A Betlemme il Verbo incarnato venne al mondo in condizioni
estremamente abiette, in un ricovero per animali; anche questo, indubbiamente,
provocò uno straziante disagio nel cuore di un uomo così infiammato dalla
carità e dalla speranza. Poco tempo dopo la nascita del Bambino, san Giuseppe
fu costretto a fuggire in un Paese straniero per mettere in salvo il Figlio,
minacciato dalla violenza di Erode. Quando tornò in Terra Santa, si ritirò in
un villaggio sconosciuto della Galilea, dove il Messia sarebbe vissuto per
trent’anni nascosto, senza fare nulla di eclatante. Il Giusto morirà senza
vedere i tempi messianici, non scosso nella Sua fede purissima, certamente, ma
con un’attesa tanto più acuta quanto più era vicino il compiersi degli eventi.
Ora, che cosa consentì a san Giuseppe di sopportare tutta questa
serie di dissonanze cognitive così laceranti, nel costatare che la realtà
concreta sembrava smentire ciò che egli credeva e che avrebbe dovuto essere? Fu
appunto la Sua umiltà a tutta prova, un’umiltà così profonda che Gli permise di
abbandonarsi completamente alle disposizioni della Provvidenza e, al tempo
stesso, di immolare il proprio io al compimento dei piani divini. Ora, nella
Chiesa Cattolica, noi ci troviamo da dodici anni a vivere in una profonda
dissonanza cognitiva. Che cosa possiamo fare? Come abbiamo potuto resistere
fino a questo momento?
Tanti, purtroppo, non ci sono riusciti e hanno abbandonato la
Chiesa, dato che, evidentemente, l’orgoglio non ha consentito loro di
sopportare la prova, ma li ha spinti a dire: «No, io non posso (o non voglio) tollerare
una situazione del genere». La superbia, poi, li ha portati a credere di poter
risolvere il problema con le proprie forze – cosa, ovviamente, assurda, ma la
superbia acceca il cuore; così hanno fatto la scelta catastrofica di porsi
fuori della Chiesa, con grave pericolo per la salvezza delle loro anime.
Che cosa dobbiamo dunque fare per continuare a resistere in questa
situazione?
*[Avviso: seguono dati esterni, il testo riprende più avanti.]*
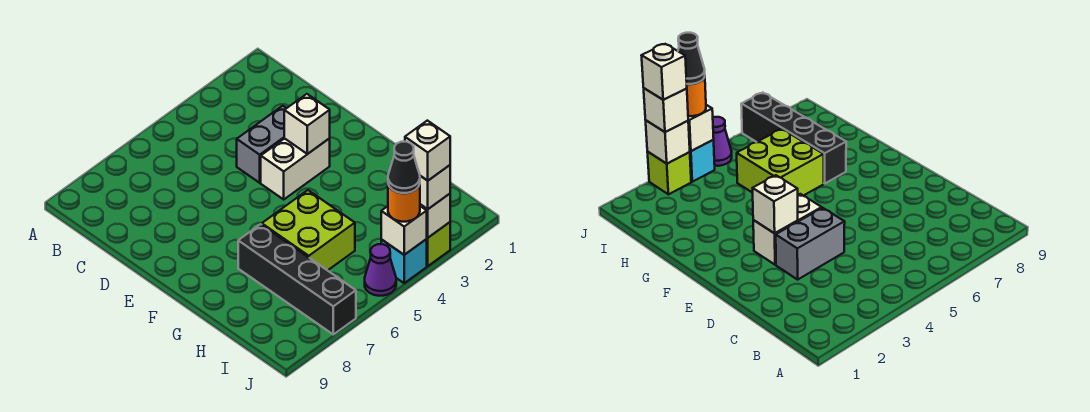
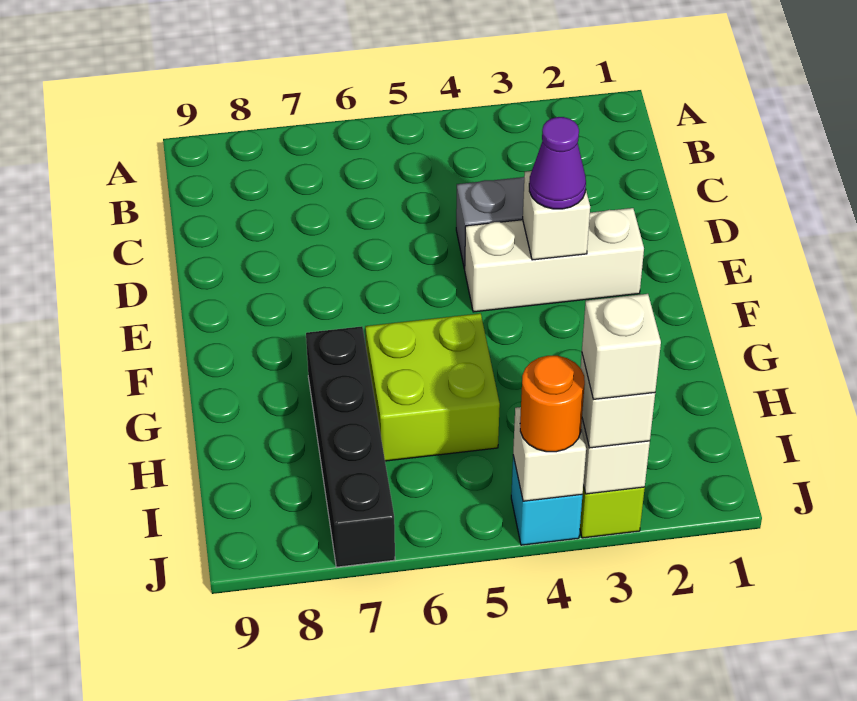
white 1x2 brick [261,138,330,199] -> white 1x3 brick [465,208,644,312]
black 1x1 cone [388,142,420,193] -> none
purple 1x1 cone [365,244,396,296] -> purple 1x1 cone moved to [529,117,586,209]

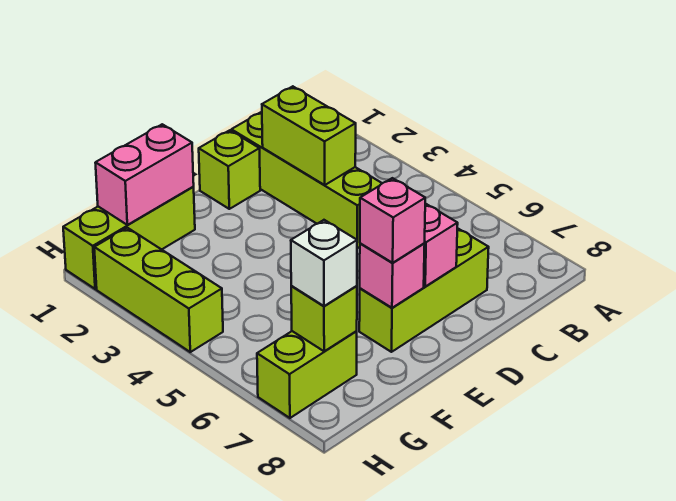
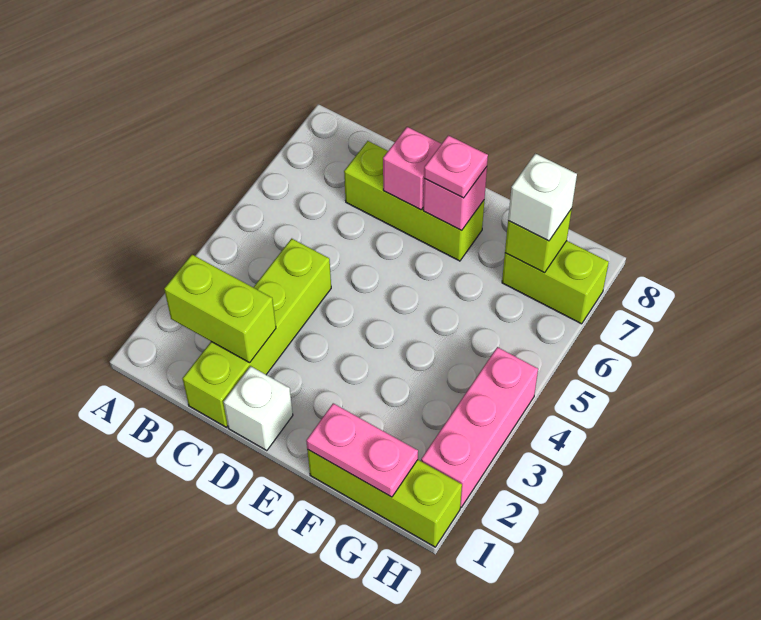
lime 1x2 brick [262,86,356,185] -> lime 1x2 brick turned to [164,255,276,363]
lime 1x1 brick [199,130,260,209] -> white 1x1 brick [223,366,293,451]
pink 1x1 brick [360,178,425,263] -> pink 1x1 plate [424,135,488,198]
pink 1x2 brick [95,124,194,225] -> pink 1x2 plate [306,403,418,497]
lime 1x3 brick [94,228,223,352] -> pink 1x3 brick [421,347,538,507]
Dobbiamo imitare l’umiltà di san Giuseppe, quest’umiltà a tutta
prova che Gli permise di rimettersi completamente alle disposizioni della
Provvidenza, riconosciute negli avvenimenti, e di immolare il proprio io alla
causa dei disegni divini. Egli trasse la forza di custodire e alimentare questa
umiltà dalla presenza del Figlio di Dio, ma Cristo è qui, anche con noi, in
ogni tabernacolo; con Lui tutto è possibile.
Rispetto a san Giuseppe, d’altra parte, noi non siamo certamente in
pericolo di vita. A noi non è ancora capitato di essere arrestati perché possediamo
una Bibbia, come avviene in Cina. A noi non è ancora capitato di vedere le
nostre case distrutte dalle bombe, come in Libano. A noi non è ancora capitato
di essere massacrati come in Siria, in Congo, in Nigeria…
La prova che stiamo sopportando è certamente intensa, ma è una prova interiore. Chiediamo allora al Signore di donarci l’umiltà di san Giuseppe, quell’umiltà a tutta prova che ci consentirà di sottometterci completamente alle disposizioni della Provvidenza e di immolare il nostro io alla realizzazione dei piani di Dio in un’obbedienza perfetta, capace di crocifiggerlo una volta per tutte.